▸ Excerpt
The Hellbilly Deluxe 2 World Tour was a worldwide concert tour by American rock band Rob Zombie that began in October 2009 in support of his fourth studio album Hellbilly Deluxe 2. The tour consisted of 12 legs spanning across Japan, North America, Europe and Australia. The tour marked the first time Zombie has performed internationally since the beginning of his solo career.

Overview
After the completion of the Hellbilly Deluxe 2 recording sessions, Zombie announced that his live band and himself were heading to Japan to co-headline the Loudpark Festival in Chiba on October 18, 2009 preceded by two headlining performance in Tokyo and Osaka. The performances debuted several songs from the upcoming record and marked Zombie's first ever solo appearances in the country.

After returning from Japan, Zombie embarked on a tour of North America, dubbed The Hellbilly Deluxe 2 Tour despite the album being several months from release. Nekromantix and Captain Clegg & the Night Creatures, the fictional band from Halloween II, served as the opening acts for all dates. Another fictional character from the film, Uncle Seymour Coffins, hosted the Los Angeles show on Halloween. The tour supported Zombie's unreleased album of the same name. The tour spanned from late October to early December. It was also the last leg of the tour to feature Tommy Clufetos on drums who left the band after the release of Hellbilly Deluxe 2 to join Ozzy Osbourne.

After months of silence from the band and Zombie himself, it was announced in early March that drummer Tommy Clufetos had left the group to join Ozzy Osbourne. Shortly after, it was announced that he had been replaced by Slipknot drummer Joey Jordison.

Zombie had expressed interest in touring with Alice Cooper for 15 years. The two united to create the Gruesome Twosome Tour, which spanned 17 co-headlining dates across North America. "The tour worked brilliantly and I'd love to do more of it," enthused Alice, "but it's a case of schedules. It took long enough to get those dates together."

▸ Problems to solve
a. In the passage on the Hellbilly Deluxe 2 World Tour, who replaced Tommy Clufetos on drums?
b. Transcribe the stretch of the passage on the Hellbilly Deluxe 2 World Tour from "After months of" through "drummer Joey Jordison.".
The records that come next play no part in any of this.

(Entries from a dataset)
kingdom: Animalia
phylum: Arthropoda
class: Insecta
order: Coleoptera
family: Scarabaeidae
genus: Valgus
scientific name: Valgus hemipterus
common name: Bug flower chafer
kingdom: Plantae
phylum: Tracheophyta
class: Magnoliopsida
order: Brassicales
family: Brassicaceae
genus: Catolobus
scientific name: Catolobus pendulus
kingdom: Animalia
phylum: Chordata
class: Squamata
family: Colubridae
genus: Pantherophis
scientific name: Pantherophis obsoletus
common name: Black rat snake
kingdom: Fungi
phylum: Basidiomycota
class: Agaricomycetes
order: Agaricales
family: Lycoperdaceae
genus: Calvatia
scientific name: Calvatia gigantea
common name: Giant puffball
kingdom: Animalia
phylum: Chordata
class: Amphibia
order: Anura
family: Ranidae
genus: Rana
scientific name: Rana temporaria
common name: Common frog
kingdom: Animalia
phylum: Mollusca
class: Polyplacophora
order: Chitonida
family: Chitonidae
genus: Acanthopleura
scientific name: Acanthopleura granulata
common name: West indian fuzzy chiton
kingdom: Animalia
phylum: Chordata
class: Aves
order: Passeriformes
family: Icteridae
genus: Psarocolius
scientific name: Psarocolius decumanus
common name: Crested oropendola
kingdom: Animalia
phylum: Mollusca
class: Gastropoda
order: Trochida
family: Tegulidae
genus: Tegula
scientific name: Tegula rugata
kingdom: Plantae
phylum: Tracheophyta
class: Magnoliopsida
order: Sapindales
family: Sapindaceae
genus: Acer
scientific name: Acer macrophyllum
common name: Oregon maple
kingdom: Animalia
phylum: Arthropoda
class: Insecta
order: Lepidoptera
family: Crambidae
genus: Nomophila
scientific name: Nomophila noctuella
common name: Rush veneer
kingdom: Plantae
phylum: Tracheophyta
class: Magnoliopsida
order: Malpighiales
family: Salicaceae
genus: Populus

▸ Answers to the exercises
a. Slipknot drummer Joey Jordison.

b.
After months of silence from the band and Zombie himself, it was announced in early March that drummer Tommy Clufetos had left the group to join Ozzy Osbourne. Shortly after, it was announced that he had been replaced by Slipknot drummer Joey Jordison.